Chandigarh and Chhattisgarh Cases Expose the Reality of ‘Beti Bachao’

Prime Minister Modi and his Government have given the slogan of ‘Beti Bachao’ (Save Daughters) as proof of the Government’s commitment to end violence against women. But in reality, this slogan is proving to be empty rhetoric – with BJP Governments at the Centre and various states acting to protect perpetrators of violence against women.

Nowhere is the hypocrisy of BJP’s ‘Beti Bachao’ slogan more starkly visible than in the two recent cases in Chandigarh and Chhattisgarh. In Chandigarh, Vikas Barala, the son of the Haryana BJP President along with a friend stalked, chased and tried to abduct a woman. The Chandigarh Police (which answers to the Home Ministry, that is, the Modi Government) first announced that kidnapping charges would be invoked too, but later withdrew those charges, ensuring thereby that the accused got bail. Meanwhile, a social media campaign to shame and defame the complainant has been visible – by none other than a national spokesperson of the BJP Shaina NC, as well as Subhash Barala’s nephew Kuldeep Barala. It now emerges that Kuldeep Barala and another relative Vikram Barala also face similar charges of abducting a minor girl in a car – an ongoing case in which the Chandigarh police have diluted charges. Meanwhile, even as the son and other young relatives of the BJP Haryana President seem to have a habit of stalking and attempting to abduct women in cars, Deputy President of BJP in Haryana Ramveer Bhatti has asked what the victim was doing out late at night, and blamed parents of the victim for failing to keep their daughter at home!

While leaders of other parties too have a habit of victim blaming, there is little doubt that in the BJP’s case, patriarchal ideas about women’s conduct flow directly from the Sangh’s own ideology. This ideology, which prescribes keeping women ‘under the guardianship and control’ of men, is reflected in the writings of leading Sangh ideologues and even their latest star, the UP CM Yogi Adityanath.

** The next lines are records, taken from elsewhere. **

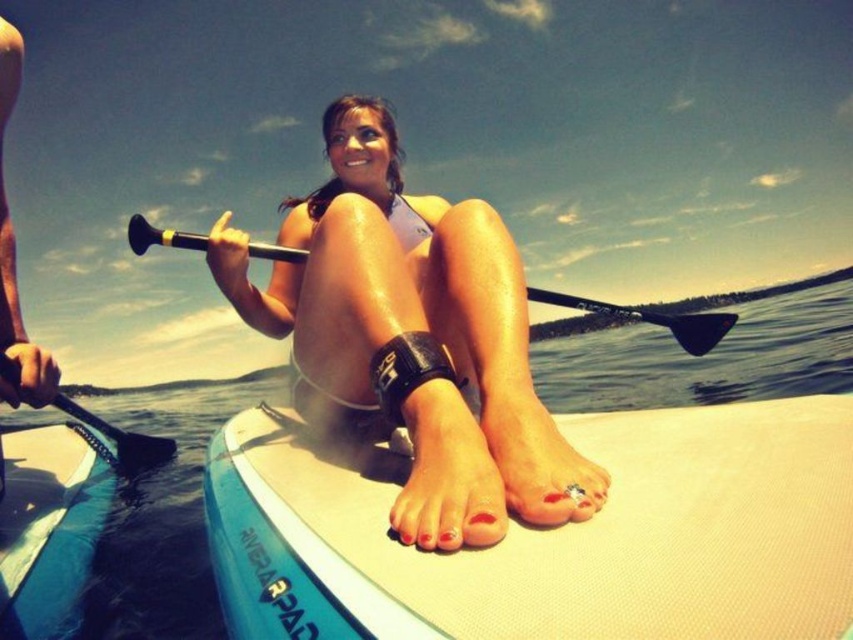
Can you confirm if black rubber paddle at center is bigger than black rubber paddle at left?

No.

How far apart are black rubber paddle at center and black rubber paddle at left?

black rubber paddle at center and black rubber paddle at left are 10.89 feet apart.

Where is `black rubber paddle at center`? The width and height of the screenshot is (853, 640). black rubber paddle at center is located at coordinates (650, 317).

Can you confirm if white textured surfboard at center is bigger than matte white surfboard at center?

No, white textured surfboard at center is not bigger than matte white surfboard at center.

Does white textured surfboard at center have a lesser width compared to matte white surfboard at center?

No, white textured surfboard at center is not thinner than matte white surfboard at center.

Which is behind, point (848, 488) or point (316, 234)?

Positioned behind is point (316, 234).

Image resolution: width=853 pixels, height=640 pixels. Find the location of `white textured surfboard at center`. white textured surfboard at center is located at coordinates (550, 536).

Describe the element at coordinates (550, 536) in the screenshot. I see `white textured surfboard at center` at that location.

Is white textured surfboard at center to the right of black rubber paddle at left from the viewer's perspective?

Yes, white textured surfboard at center is to the right of black rubber paddle at left.

The image size is (853, 640). Identify the location of white textured surfboard at center. (550, 536).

This is why the Haryana CM Manohar Lal Khattar in 2014 declared that women’s provocative clothes were responsible for rape, and women who seek freedom should “roam naked”; this is why the Officer on Special Duty representing the Haryana Government, Jawahar Yadav, referred to JNU women as “worse than prostitutes.” This is why the BJP Government of Haryana has recently run advertisements extolling the veil (ghoonghat) as the ‘pride and honour’ of the state – even as they prescribe the veil for women, they allow male relatives of the ruling BJP leaders to run amok stalking and abducting women, confident that the police will deal with them lightly.

Moreover, the BJP boasts of a track record of conducting and covering up cases of stalking by powerful persons. There is strong evidence that in 2009 Amit Shah, when he was Home Minister of Gujarat, conducted prolonged illegal surveillance on a woman at the behest of ‘sahab’, widely believed to be then Chief Minister Narendra Modi. The BJP in 2013 offered the explanation that the illegal surveillance was done to ‘protect a daughter at the behest of her father’: a patriarchal explanation that seeks to legitimize the use of state machinery by a Chief Minister to stalk an adult woman.

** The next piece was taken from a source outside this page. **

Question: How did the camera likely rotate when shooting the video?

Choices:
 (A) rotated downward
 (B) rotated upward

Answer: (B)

If the Chandigarh case is an eye opener about the manner in which power and the resulting impunity fuel sexual violence, the recent case in Chhattisgarh further demonstrates how the ideology of patriarchal protectionism often enables and encourages sexual violence. In the backdrop of a spate of cases of rape and murder of adivasis by CRPF personnel and Chhattisgarh Police, a local media channel along with the CRPF used the ‘Raksha Bandhan’ festival to justify the CRPF presence in Bastar: by showcasing that adivasi schoolgirls want the CRPF ‘brothers’ to ‘protect’ them. But soon after the adivasi schoolgirls had tied ‘Rakhi’ to the CRPF men in front of the media cameras, some of the CRPF men followed them into the bathroom, threatened them and sexually molested them. Can these schoolgirls expect justice from the Chhattisgarh Police that is investigating the case? In Chhattisgarh, there is a long and dismal history of sexual violence cases against ‘security’ personnel being scuttled by threats and intimidation. And while the media is doing its duty by keeping the Chandigarh stalking case in the spotlight, it is failing to do the same in the Chhattisgarh case.

We should also recall the cases in which RSS cadres are accused of trafficking baby girls from Assam for the purposes of political brainwashing; and the cases of child trafficking in which BJP’s West Bengal leaders including Roopa Ganguly stand accused.

The BJP’s ‘Beti Bachao’ slogan, invoked by them to exhort Hindus to ‘save daughters’ from Muslim men, is mocked at by the instances of perpetrators of sexual violence being protected on the watch of BJP Governments. It is urgently needed for every citizen of the country to firmly rebuff attempts at victim blaming, assert the right of women and girls to freedom and equality, and demand punishment for every perpetrator of gender violence, however powerful or well connected they may be.